## Text shown
+++
Law enforcement officials throughout the country are partnering with local mental health advocates and mental health service providers more and more in an effort to make it easier for law enforcement to enable people with mental illnesses to receive much needed services. Studies also report that 40 percent of individuals with serious mental illnesses have been in jail or prison at some time in their lives.

In an interview with retired officer Mr. Dennis Jones from United States Federal Penitentiary at Marion, Illinois, the highest level penitentiary before the super-max penitentiary in Colorado was constructed, the following information was provided on the challenges of mental health in a prison setting:

Mental health has long been a challenge for the criminal justice system. While there are psychological services that are available and at least one psychiatrist is on call at the prison, there is normally no mental hospital available. Therefore, medication is given in order to control inmates who have severe psychological problems; however, these inmates must be carefully monitored to ensure that they actually take their medication. Even so, sometimes there are inmates whose mental conditions become so elevated that they cannot remain in the institution. They are then sent to a psychiatric hospital.
+++
## Records contained in a dataset
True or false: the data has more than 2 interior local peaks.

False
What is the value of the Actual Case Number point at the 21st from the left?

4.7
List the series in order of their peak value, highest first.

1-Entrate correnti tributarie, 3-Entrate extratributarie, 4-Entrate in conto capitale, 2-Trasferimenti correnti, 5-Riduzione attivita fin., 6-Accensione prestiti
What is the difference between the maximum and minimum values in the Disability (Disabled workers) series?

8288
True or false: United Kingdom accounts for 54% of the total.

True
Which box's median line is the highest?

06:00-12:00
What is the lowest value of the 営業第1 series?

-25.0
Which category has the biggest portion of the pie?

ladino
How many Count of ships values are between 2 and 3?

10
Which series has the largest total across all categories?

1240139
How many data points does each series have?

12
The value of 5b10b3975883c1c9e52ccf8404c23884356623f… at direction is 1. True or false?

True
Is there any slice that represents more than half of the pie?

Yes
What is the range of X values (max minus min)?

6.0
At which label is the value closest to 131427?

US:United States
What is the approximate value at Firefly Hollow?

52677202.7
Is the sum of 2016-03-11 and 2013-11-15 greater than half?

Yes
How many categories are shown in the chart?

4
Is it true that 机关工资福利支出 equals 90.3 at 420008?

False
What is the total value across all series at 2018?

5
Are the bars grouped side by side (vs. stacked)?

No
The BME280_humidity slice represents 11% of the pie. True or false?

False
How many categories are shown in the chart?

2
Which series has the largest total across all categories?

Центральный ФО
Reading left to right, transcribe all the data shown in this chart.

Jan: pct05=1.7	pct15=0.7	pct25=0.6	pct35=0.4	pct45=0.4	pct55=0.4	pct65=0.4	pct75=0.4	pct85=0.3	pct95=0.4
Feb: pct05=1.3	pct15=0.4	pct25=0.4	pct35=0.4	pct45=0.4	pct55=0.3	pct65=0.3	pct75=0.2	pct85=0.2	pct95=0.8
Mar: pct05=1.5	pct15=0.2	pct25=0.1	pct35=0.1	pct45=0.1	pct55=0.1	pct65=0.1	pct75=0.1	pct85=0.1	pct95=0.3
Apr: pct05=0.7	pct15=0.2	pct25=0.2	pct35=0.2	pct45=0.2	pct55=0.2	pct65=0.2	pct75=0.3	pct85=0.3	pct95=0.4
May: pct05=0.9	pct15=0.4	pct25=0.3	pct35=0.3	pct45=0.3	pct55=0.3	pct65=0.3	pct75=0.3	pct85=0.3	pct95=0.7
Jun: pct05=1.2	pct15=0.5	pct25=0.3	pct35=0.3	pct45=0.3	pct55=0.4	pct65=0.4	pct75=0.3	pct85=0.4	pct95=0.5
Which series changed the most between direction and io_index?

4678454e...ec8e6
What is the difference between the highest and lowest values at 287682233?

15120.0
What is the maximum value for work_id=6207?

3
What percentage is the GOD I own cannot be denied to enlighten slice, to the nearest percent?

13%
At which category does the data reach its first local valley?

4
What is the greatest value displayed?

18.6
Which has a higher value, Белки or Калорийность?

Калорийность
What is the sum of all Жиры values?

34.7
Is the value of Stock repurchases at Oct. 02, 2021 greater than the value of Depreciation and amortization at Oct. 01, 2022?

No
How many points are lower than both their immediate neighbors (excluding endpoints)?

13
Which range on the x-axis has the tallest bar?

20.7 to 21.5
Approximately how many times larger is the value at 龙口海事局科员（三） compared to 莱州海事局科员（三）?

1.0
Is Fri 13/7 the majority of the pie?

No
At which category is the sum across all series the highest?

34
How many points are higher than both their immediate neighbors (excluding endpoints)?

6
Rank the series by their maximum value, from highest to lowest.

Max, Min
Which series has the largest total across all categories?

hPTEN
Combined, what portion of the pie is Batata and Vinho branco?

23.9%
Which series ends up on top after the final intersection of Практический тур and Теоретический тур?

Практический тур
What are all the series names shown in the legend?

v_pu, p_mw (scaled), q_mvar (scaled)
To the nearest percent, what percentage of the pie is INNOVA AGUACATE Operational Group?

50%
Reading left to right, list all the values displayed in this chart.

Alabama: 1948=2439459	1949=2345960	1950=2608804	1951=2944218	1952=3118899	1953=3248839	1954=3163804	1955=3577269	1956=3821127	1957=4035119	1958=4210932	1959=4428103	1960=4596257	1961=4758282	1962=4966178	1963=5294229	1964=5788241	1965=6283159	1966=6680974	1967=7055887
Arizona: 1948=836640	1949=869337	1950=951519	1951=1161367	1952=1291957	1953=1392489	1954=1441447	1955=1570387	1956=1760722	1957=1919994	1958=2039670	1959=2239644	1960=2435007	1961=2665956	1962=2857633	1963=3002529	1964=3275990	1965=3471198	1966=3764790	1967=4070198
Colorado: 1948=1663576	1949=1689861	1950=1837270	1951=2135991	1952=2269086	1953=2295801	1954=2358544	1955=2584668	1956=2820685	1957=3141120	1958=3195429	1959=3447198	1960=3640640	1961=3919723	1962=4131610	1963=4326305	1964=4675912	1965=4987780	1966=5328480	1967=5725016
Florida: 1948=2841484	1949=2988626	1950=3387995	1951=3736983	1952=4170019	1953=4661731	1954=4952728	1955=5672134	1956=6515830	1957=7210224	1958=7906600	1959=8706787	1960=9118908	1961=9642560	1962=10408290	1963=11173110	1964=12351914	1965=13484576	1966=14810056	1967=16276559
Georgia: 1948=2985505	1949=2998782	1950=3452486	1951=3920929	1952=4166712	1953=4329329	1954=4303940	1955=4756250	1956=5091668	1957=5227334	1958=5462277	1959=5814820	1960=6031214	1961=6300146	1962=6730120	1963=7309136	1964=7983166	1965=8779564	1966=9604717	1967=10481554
+++
## Tasks to complete
(1) Reproduce word for word the passage of the text on mental health and the criminal justice system that opens with the words containing "Mental health has" and closes with "a psychiatric hospital.".
(2) Resume the text on mental health in the criminal justice system from where it stops, starting after its last sentence.

## Answers by item number
(1)
Mental health has long been a challenge for the criminal justice system. While there are psychological services that are available and at least one psychiatrist is on call at the prison, there is normally no mental hospital available. Therefore, medication is given in order to control inmates who have severe psychological problems; however, these inmates must be carefully monitored to ensure that they actually take their medication. Even so, sometimes there are inmates whose mental conditions become so elevated that they cannot remain in the institution. They are then sent to a psychiatric hospital.

(2)
In addition, many of the other prison inmates are frightened by those prisoners who have mental health issues, especially if they talk to themselves, hallucinate, or self-mutilate. When these other inmates are frightened and unnerved by the erratic behavior of mentally unstable inmates, there is the potential for dangerous conflict between inmates.

Still another problem for inmates with mental health challenges arises with their release, because they are often uninsured in the months after their release. This, too, is a time during which the inmates are susceptible to having an increased risk of medical problems and even death, but they are without insurance to pay for medication and treatment.

If former prisoners seek psychiatric help and are not covered by Medicaid or other financial assistance programs, they will end up in the emergency room. Most emergency rooms are not equipped to handle people who are mentally ill. In addition, most of the mentally ill have a co-occurring disorder that needs treatment. 

If these former prisoners end up in the emergency room, the taxpayer must absorb the costs that these people incur.